> _Exercise aim_
Restate the records word for word. Include no pictures.

-.-.-

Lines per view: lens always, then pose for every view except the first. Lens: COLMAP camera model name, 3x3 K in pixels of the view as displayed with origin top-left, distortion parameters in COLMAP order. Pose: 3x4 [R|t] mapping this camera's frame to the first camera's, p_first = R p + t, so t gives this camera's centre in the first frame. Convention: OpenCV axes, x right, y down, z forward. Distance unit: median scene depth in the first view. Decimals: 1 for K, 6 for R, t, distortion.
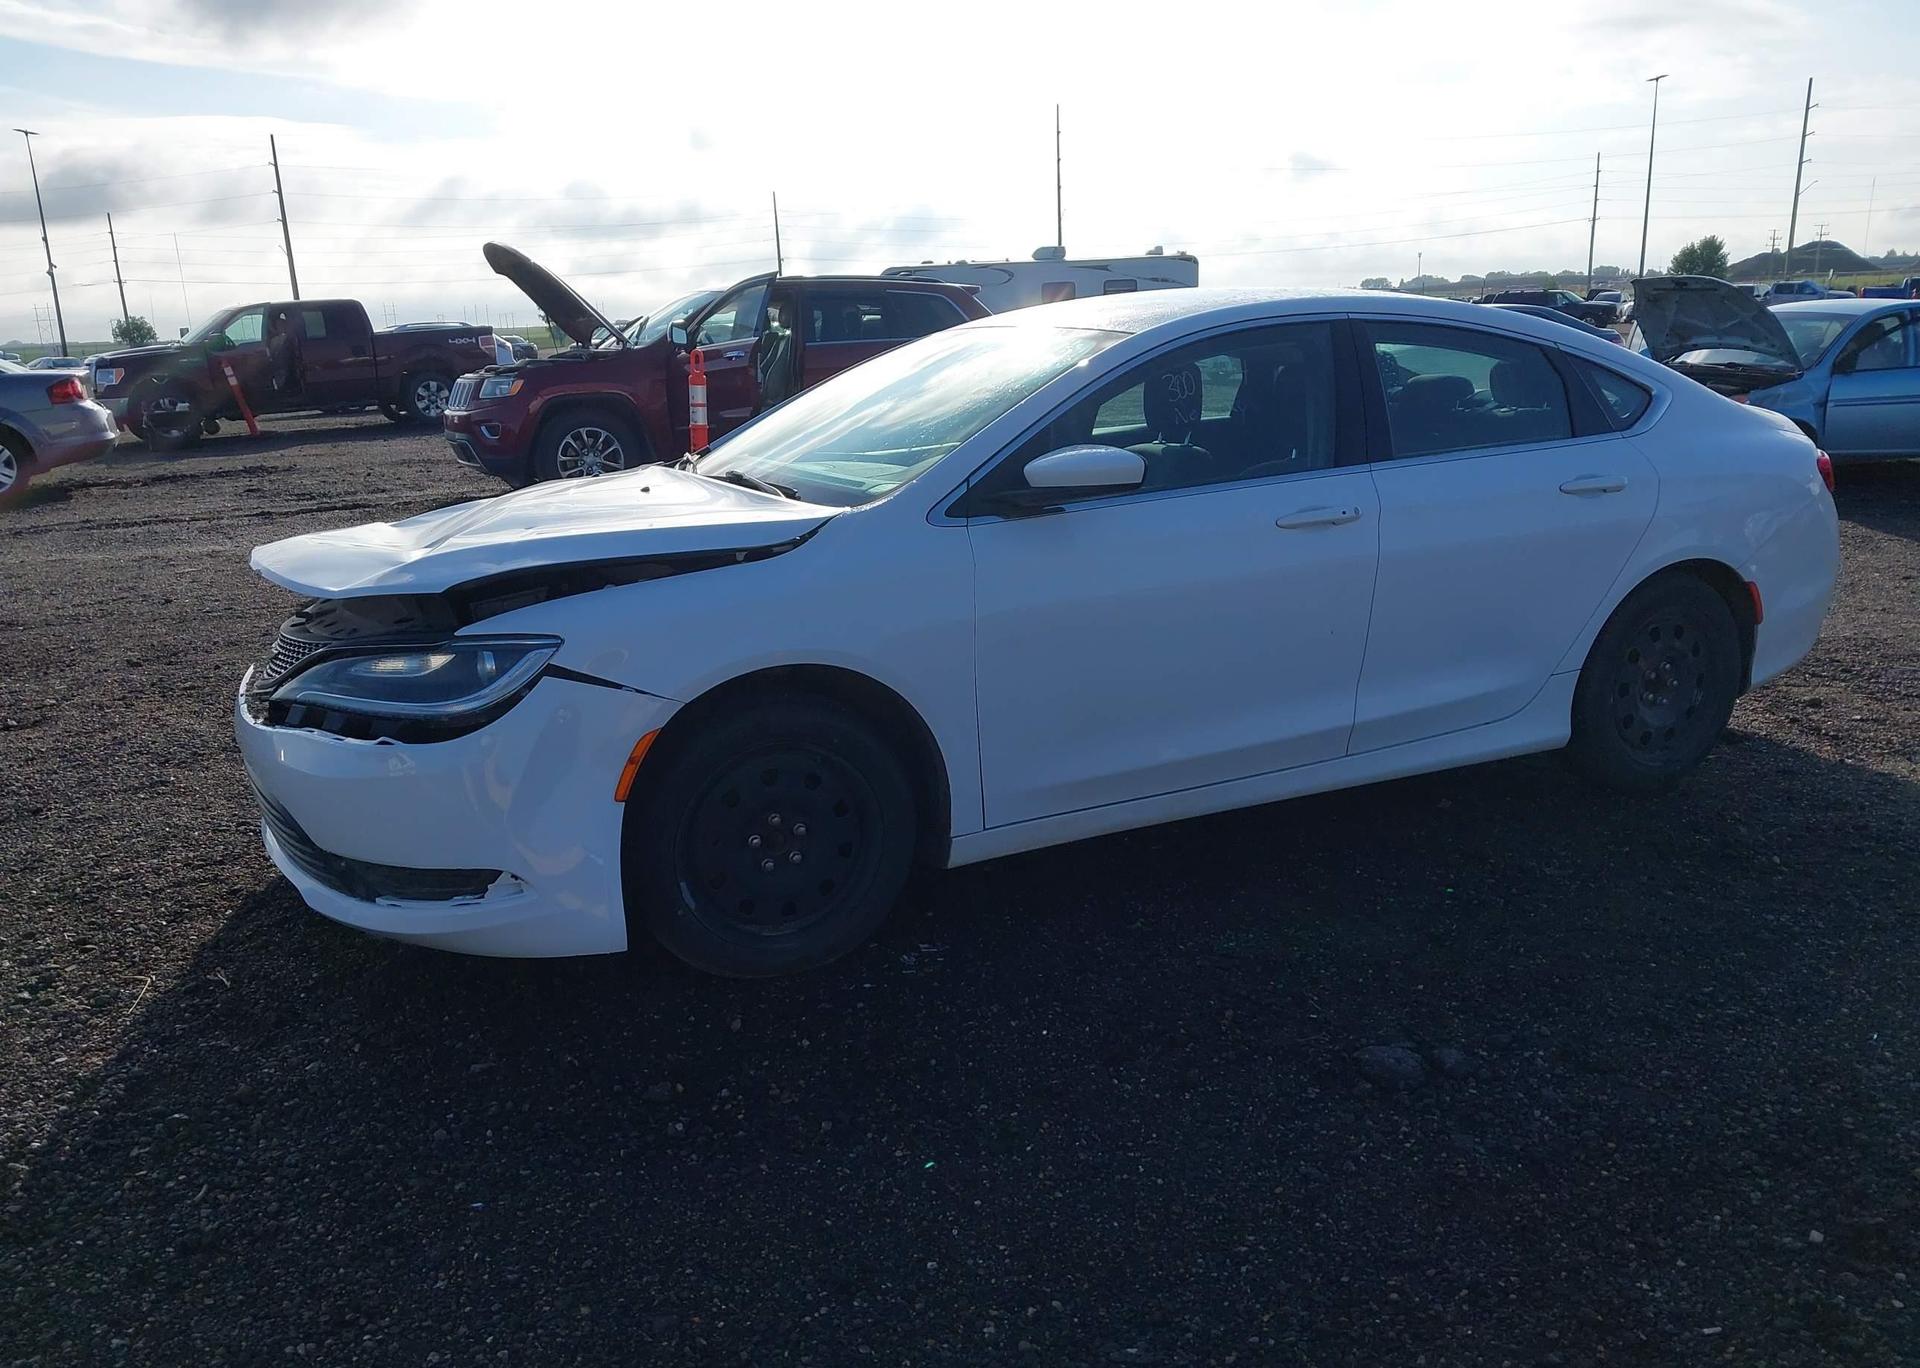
lens RADIAL K [[1501.8, 0, 940.2], [0, 1501.8, 746.8], [0, 0, 1]] dist [0.019583, -0.025289]
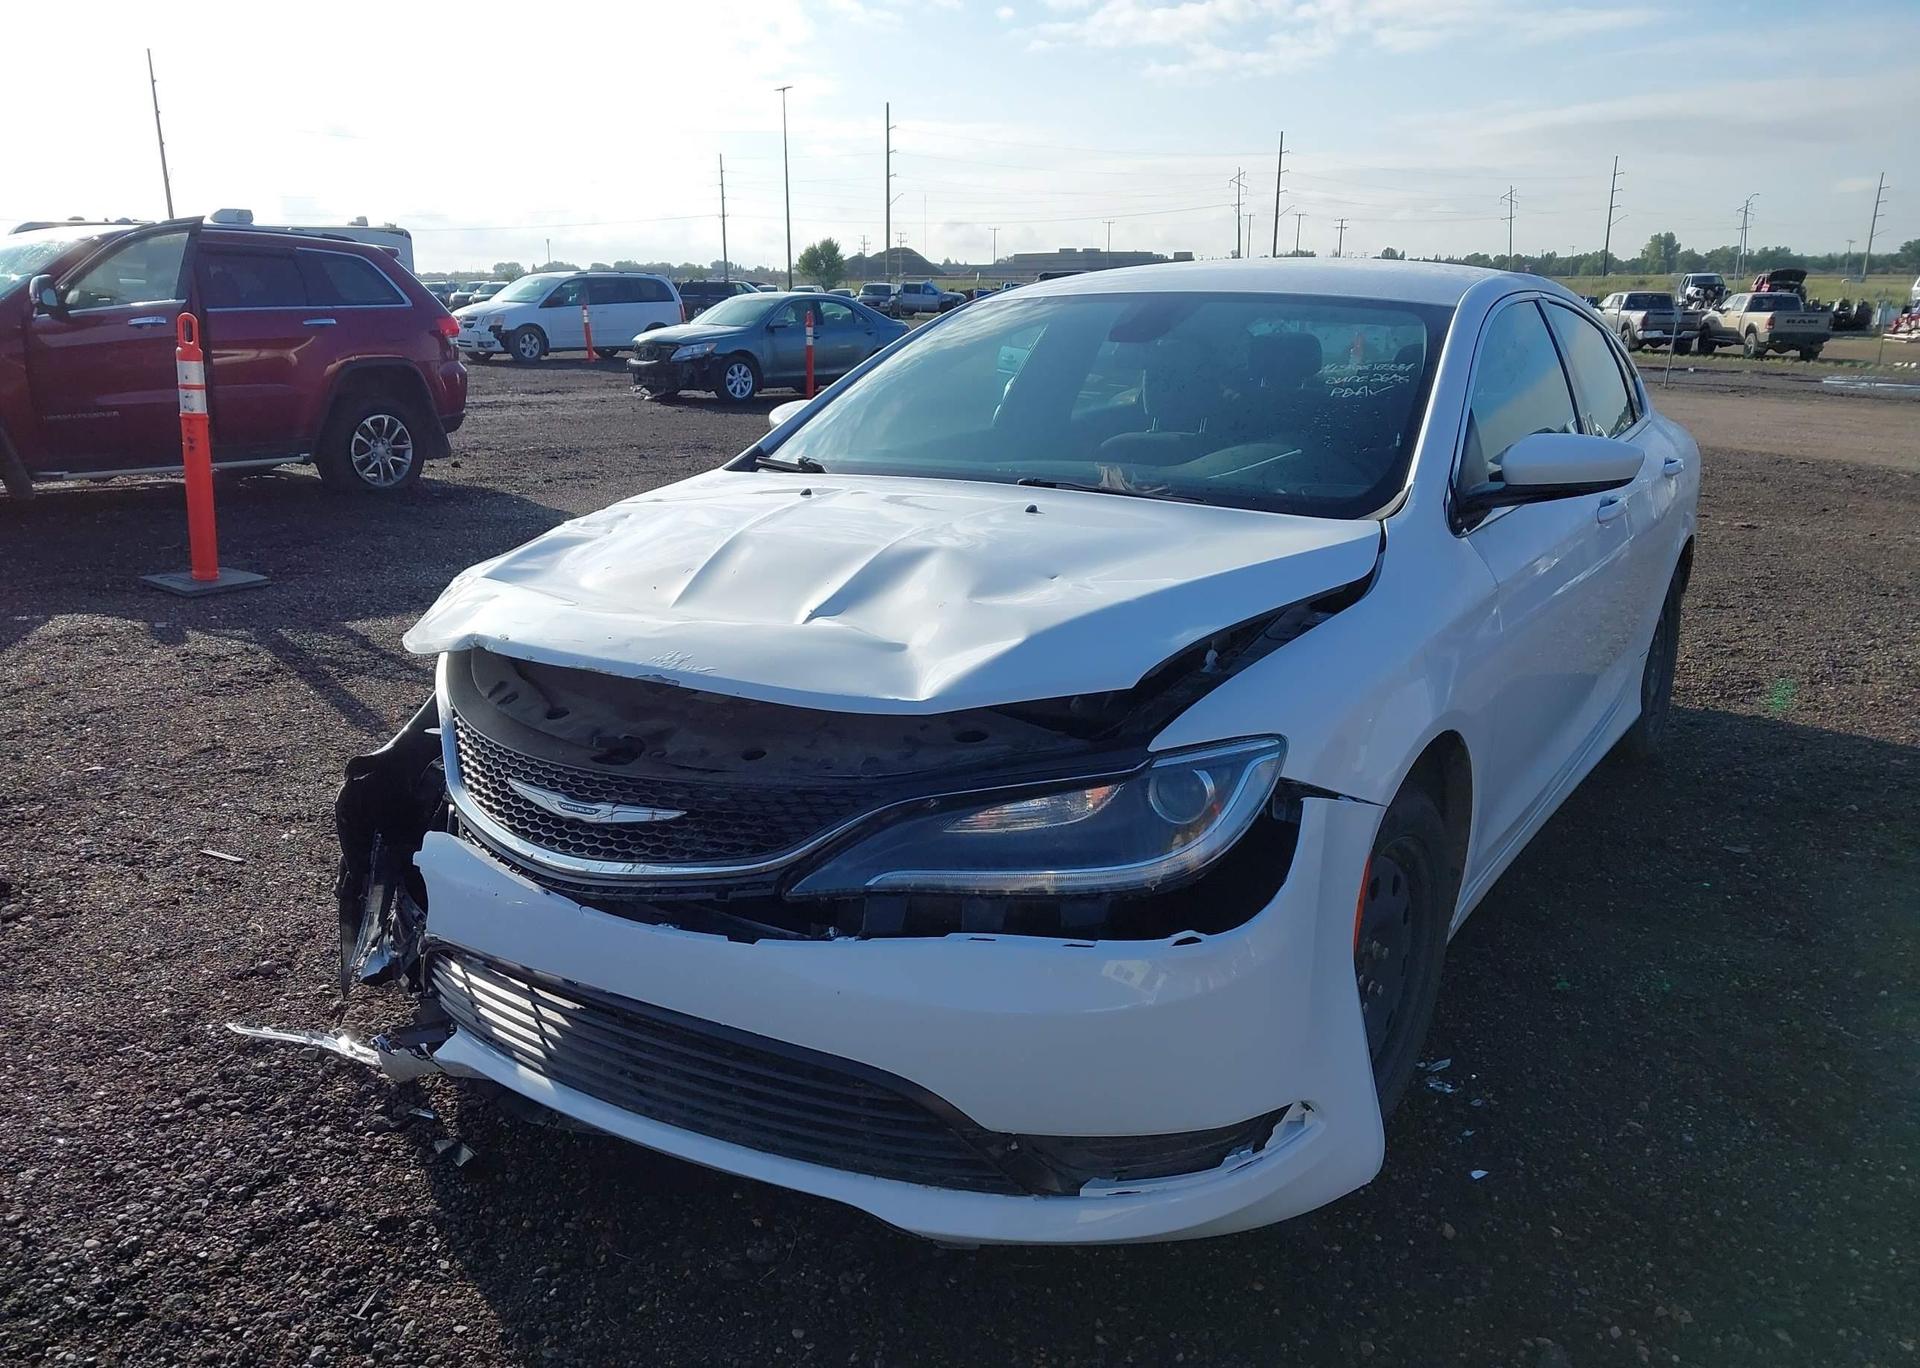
lens RADIAL K [[1501.8, 0, 940.2], [0, 1501.8, 746.8], [0, 0, 1]] dist [0.019583, -0.025289]
pose [[0.857406, -0.117058, 0.501152, -0.513103], [0.112321, 0.992877, 0.039747, -0.079578], [-0.502235, 0.022211, 0.864446, 0.356868]]
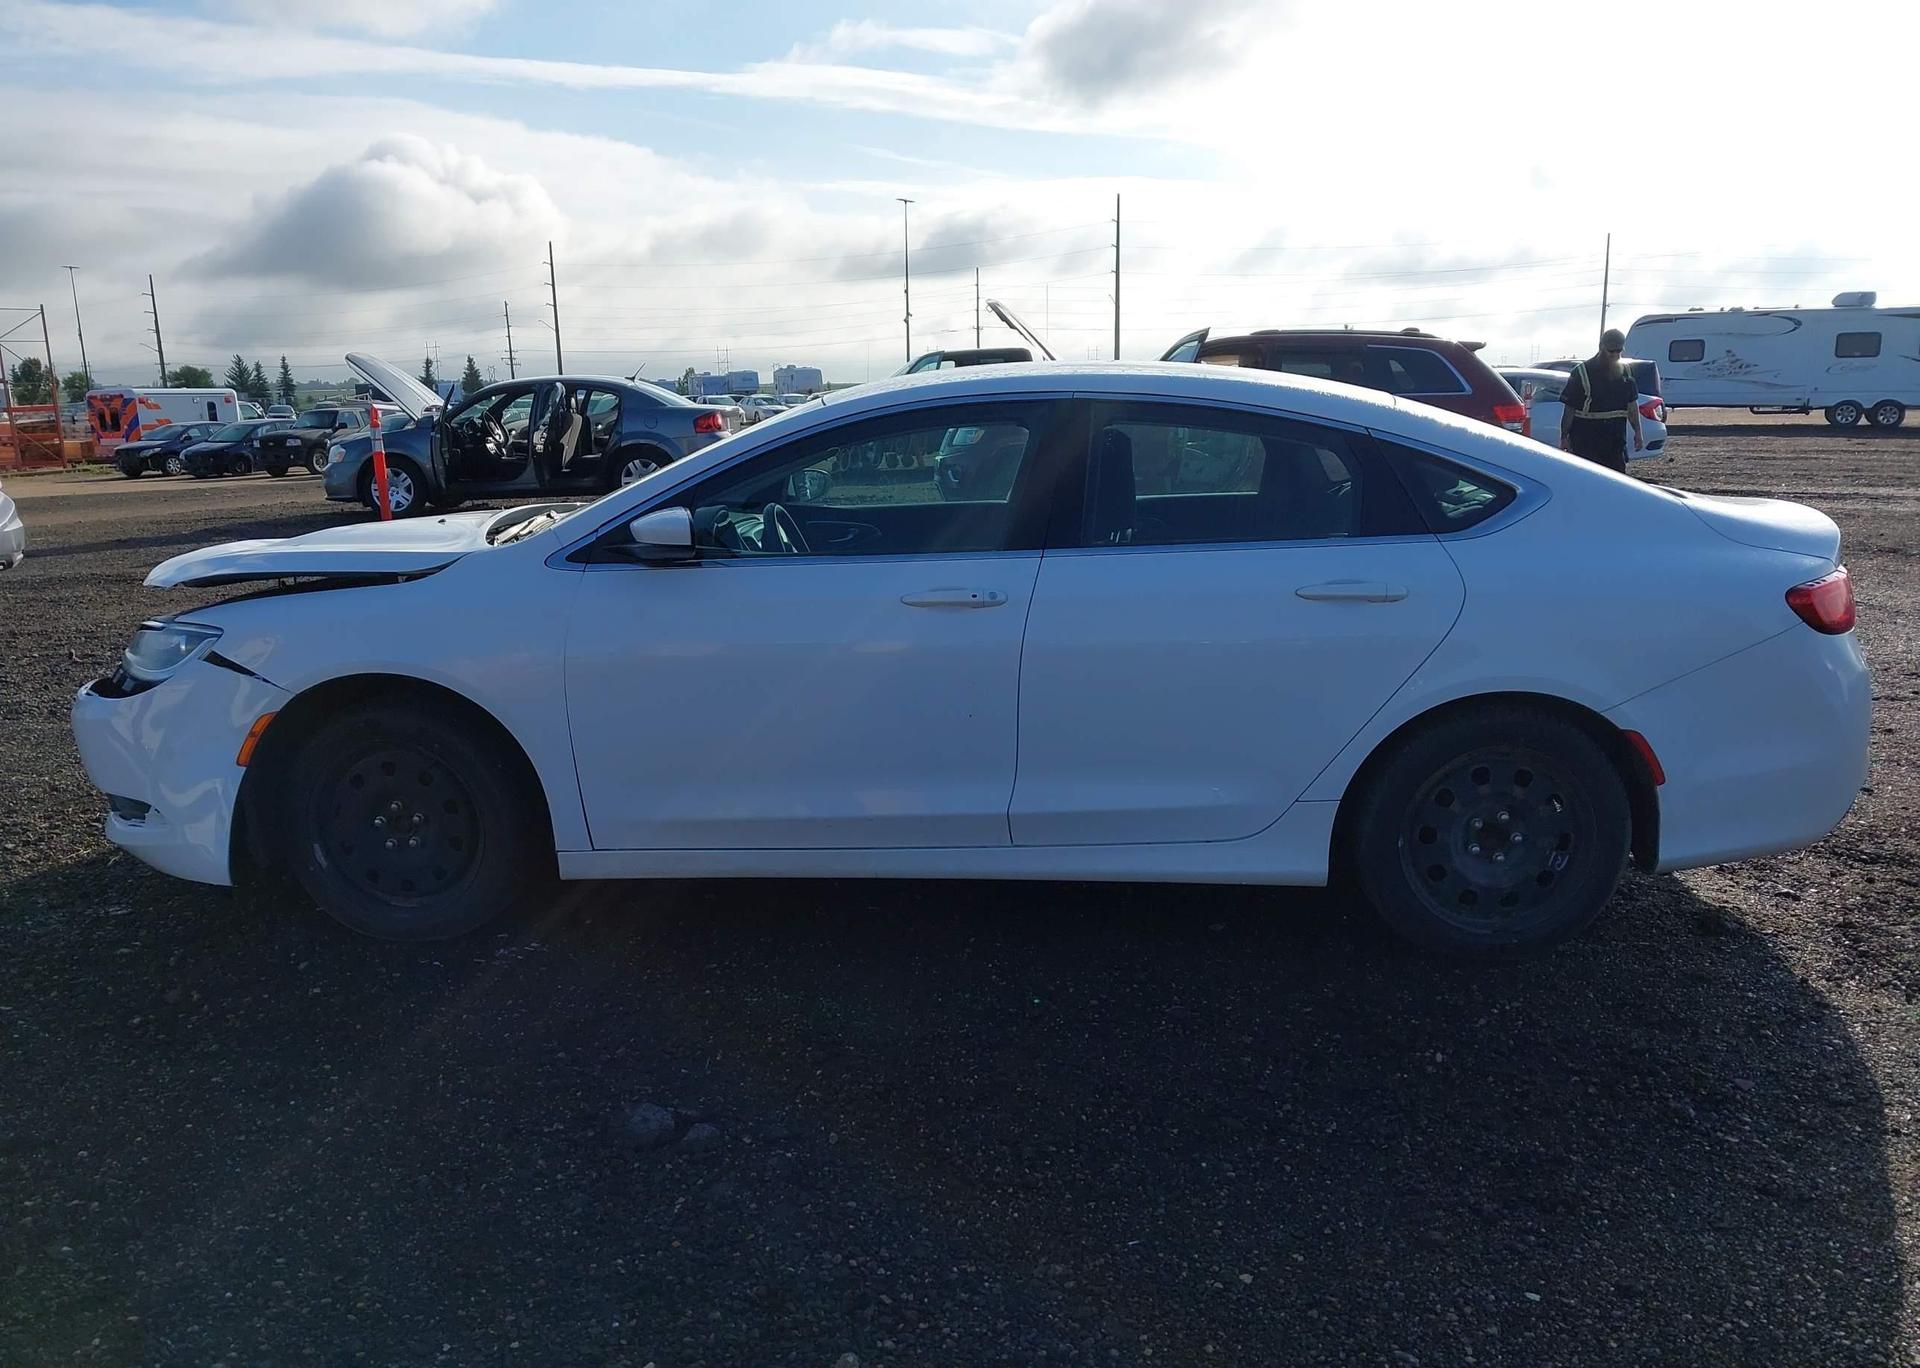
lens RADIAL K [[1501.8, 0, 940.2], [0, 1501.8, 746.8], [0, 0, 1]] dist [0.019583, -0.025289]
pose [[0.871293, 0.135399, -0.471716, 0.627706], [-0.148679, 0.988843, 0.009212, -0.055179], [0.467700, 0.062108, 0.881703, 0.127584]]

-.-.-

> _Result_
Lines per view: lens always, then pose for every view except the first. Lens: COLMAP camera model name, 3x3 K in pixels of the view as displayed with origin top-left, distortion parameters in COLMAP order. Pose: 3x4 [R|t] mapping this camera's frame to the first camera's, p_first = R p + t, so t gives this camera's centre in the first frame. Convention: OpenCV axes, x right, y down, z forward. Distance unit: median scene depth in the first view. Decimals: 1 for K, 6 for R, t, distortion.
lens RADIAL K [[1501.8, 0, 940.2], [0, 1501.8, 746.8], [0, 0, 1]] dist [0.019583, -0.025289]
lens RADIAL K [[1501.8, 0, 940.2], [0, 1501.8, 746.8], [0, 0, 1]] dist [0.019583, -0.025289]
pose [[0.857406, -0.117058, 0.501152, -0.513103], [0.112321, 0.992877, 0.039747, -0.079578], [-0.502235, 0.022211, 0.864446, 0.356868]]
lens RADIAL K [[1501.8, 0, 940.2], [0, 1501.8, 746.8], [0, 0, 1]] dist [0.019583, -0.025289]
pose [[0.871293, 0.135399, -0.471716, 0.627706], [-0.148679, 0.988843, 0.009212, -0.055179], [0.467700, 0.062108, 0.881703, 0.127584]]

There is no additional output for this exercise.